A man-machine interface plug-in 170 for displaying the output result of the CPU plug-in 120; wherein, the man-machine interface plug-in 170 may be a display device, such as a display screen;

correspondingly, the CPU plug-in 120 is connected with the man-machine interface plug-in 170, and outputs a final result;

as shown in fig. 2, the background 13 requests the broadband measurement device 10 to establish a connection, the broadband measurement device 10 returns that the connection establishment is successful, the background 13 transmits the subscription data content 1, the broadband measurement device 10 issues the subscription data 1, the background 13 transmits the subscription data 2, and the broadband measurement device 10 issues the subscription data 2.

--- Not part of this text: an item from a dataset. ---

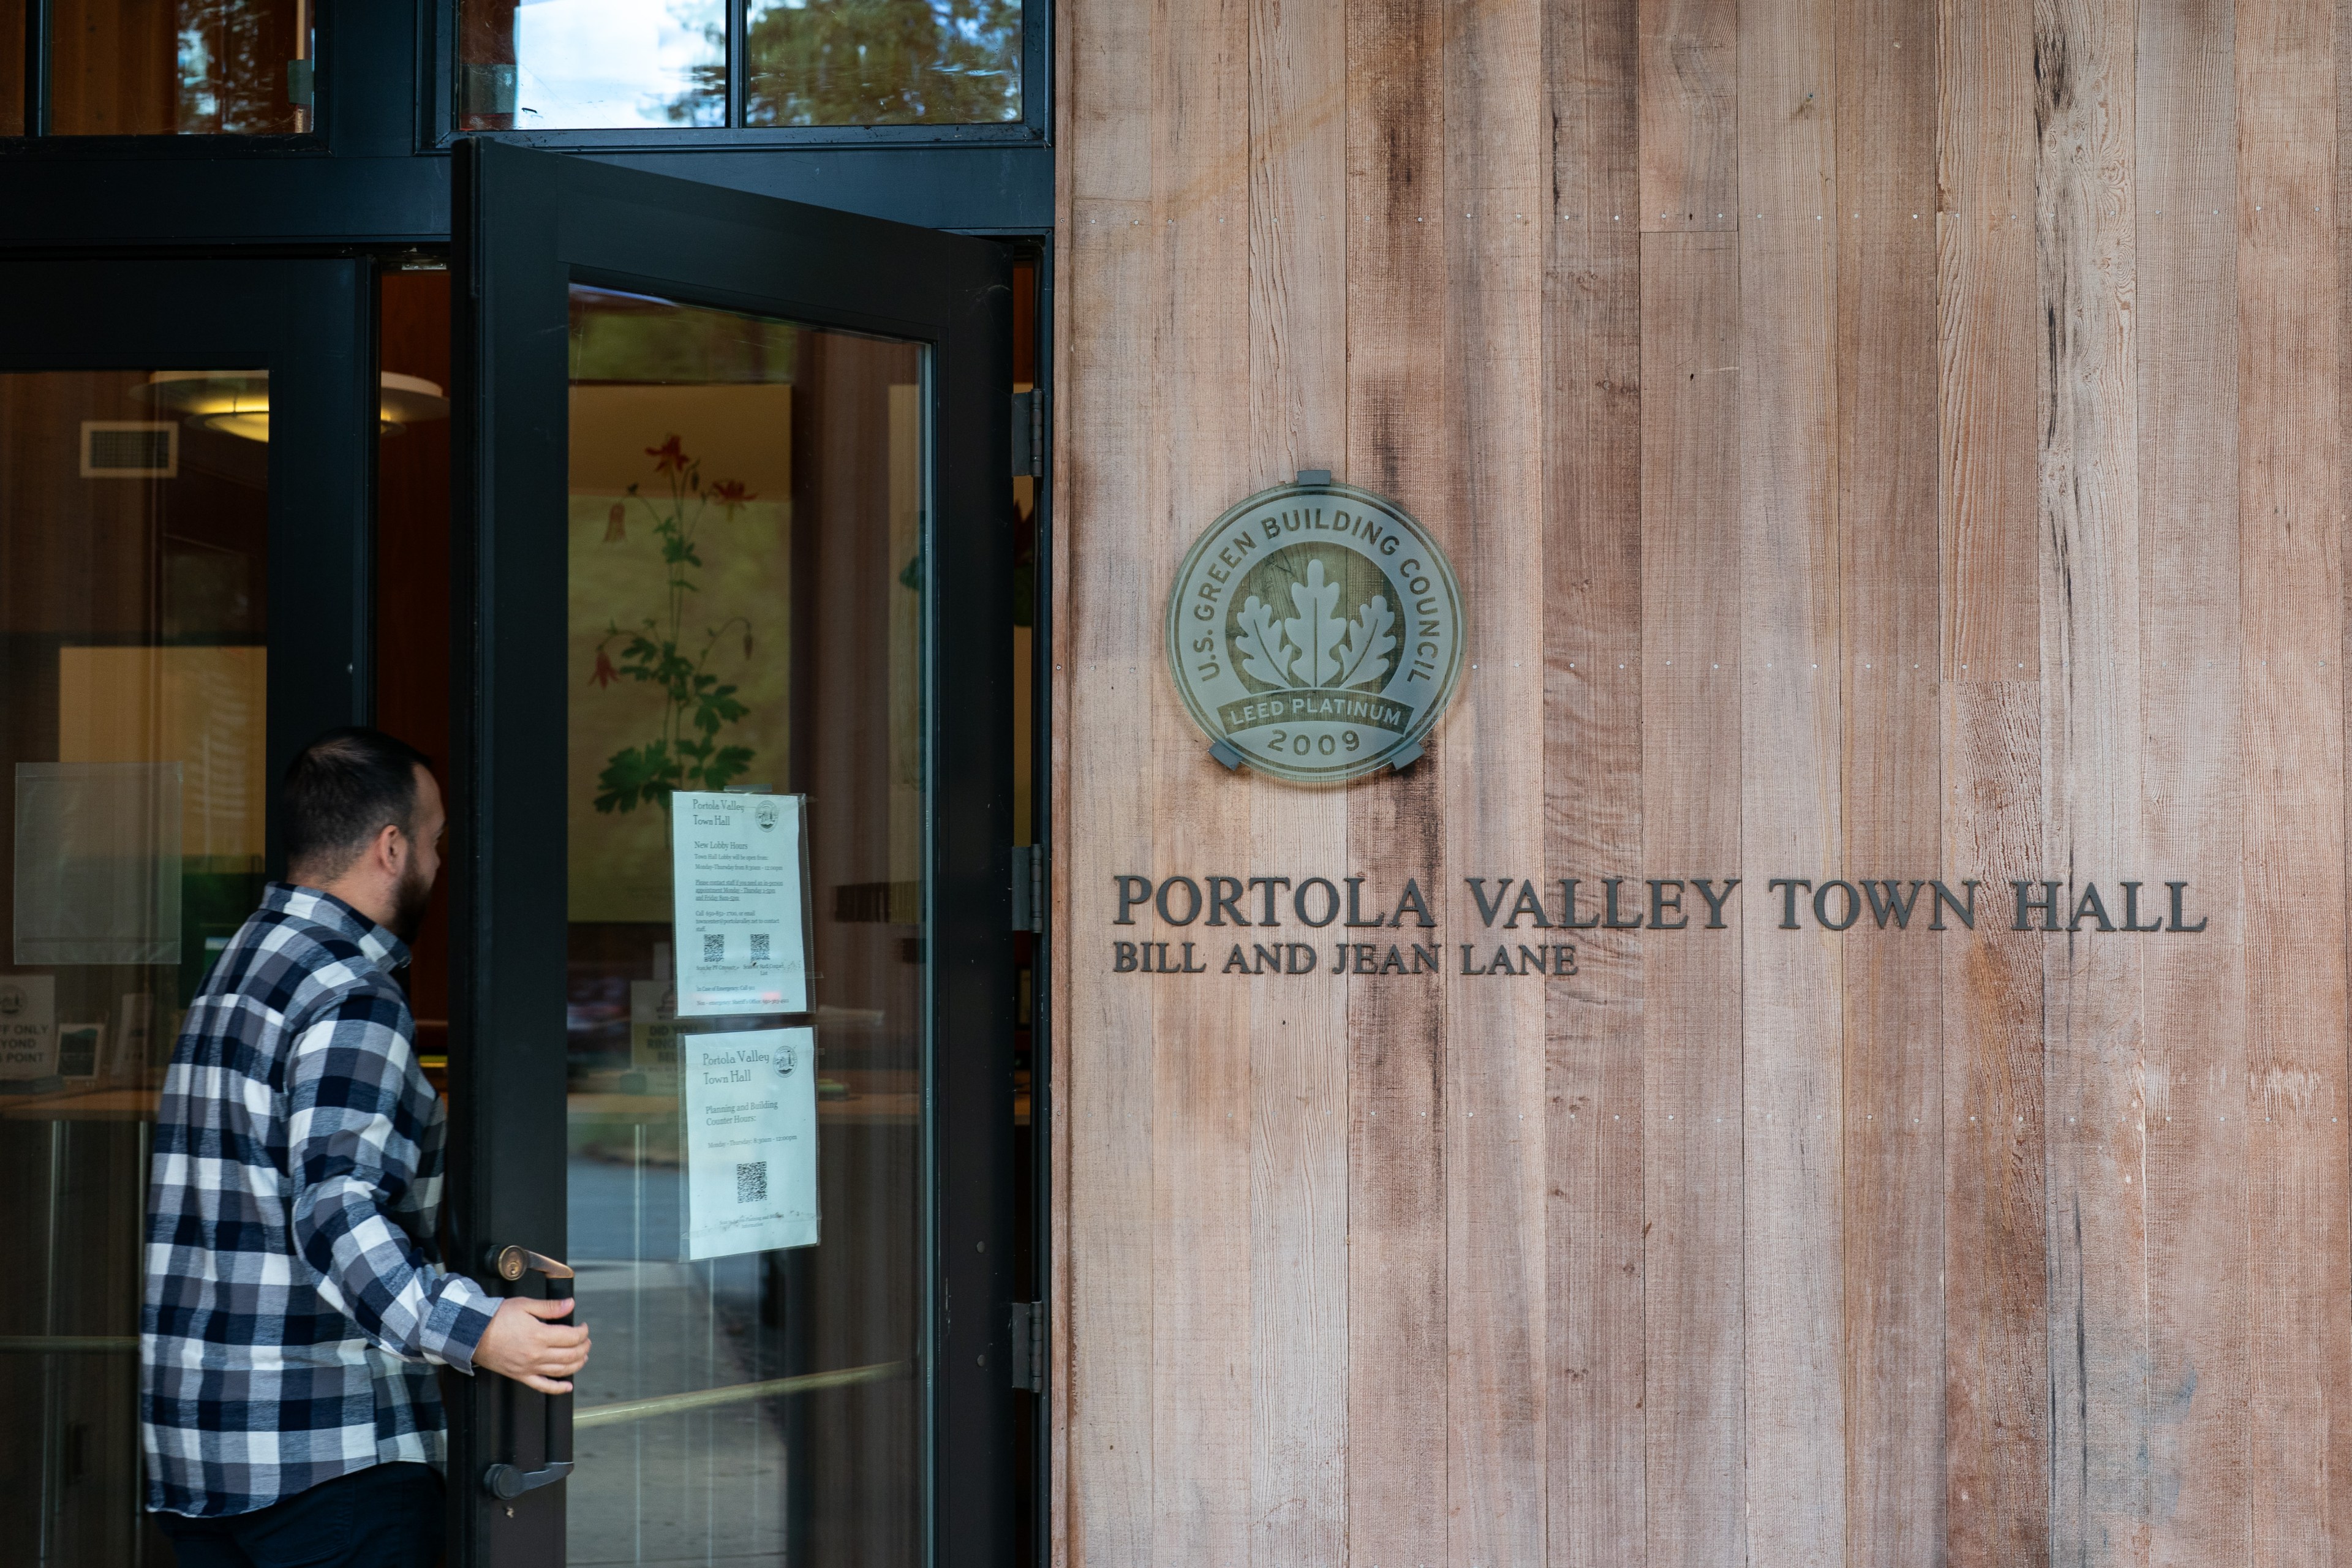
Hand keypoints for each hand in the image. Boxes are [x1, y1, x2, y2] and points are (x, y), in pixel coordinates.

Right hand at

The foregoing description is only of the preferred embodiments of the present invention, and is not intended to limit the scope of the present invention.

Claims (3)

1. The utility model provides a broadband measuring device of transformer substation, includes casing, high-speed bus backplate, central processing unit CPU module, opens into the module, opens out the module, exchanges input module, power module and man-machine interface module all are connected its characterized in that with high-speed bus backplate: the broadband measurement device is provided with a man-machine interface and an input-output interface, and can combine the sampling data of high-speed measurement with the FFT (fast Fourier algorithm) to realize on-line measurement and monitoring of fundamental waves, harmonic waves, inter-harmonic waves, synchronous phasors and subsynchronous oscillation of a power grid; wherein:

the alternating current input module is connected to the high-speed bus backboard in a plugging way, receives output signals of a voltage transformer and a current transformer from the outside of the device, converts the output signals into small voltage and current signals, and sends the small voltage and current signals to the CPU module through the high-speed bus backboard;

the CPU module of the central processing unit is connected with the alternating current input module through the high-speed bus backboard and receives small voltage and current signals, and the small voltage and current signals are converted into digital sampling signals through AD high-speed sampling; the digital sampling signal calculates frequency domain components of voltage and current through a fast Fourier algorithm, and calculates fundamental wave, harmonic wave, inter-harmonic wave and power parameters through the frequency domain components of the voltage and the current; the digital sampling signal takes the synchronous clock signal as a reference, resamples through interpolation, and then acts with the orthonormal coefficient of the trigonometric function and filters to calculate synchronous phasors; when the synchronous phasors are calculated, different filtering parameters are used for filtering the fundamental wave and harmonic components and then detecting subsynchronous oscillation.

2. The broadband measurement device of the transformer substation according to claim 1, wherein: the CPU module of the central processing unit comprises a multi-core processor, different cores operate different services, and the broadband measuring device simultaneously realizes the functions of the measurement and control device, the PMU of the electric power system and the secondary synchronization detecting device.

3. The broadband measurement device of the transformer substation according to claim 1, wherein: the broadband measurement device of the transformer substation also realizes a data customization transmission technology through a CPU module of a central processing unit, the main station changes the ordering data content at any time according to the needs, and the broadband measurement device only transmits the ordering data content according to the ordering data content of the main station and does not transmit the non-ordering data content.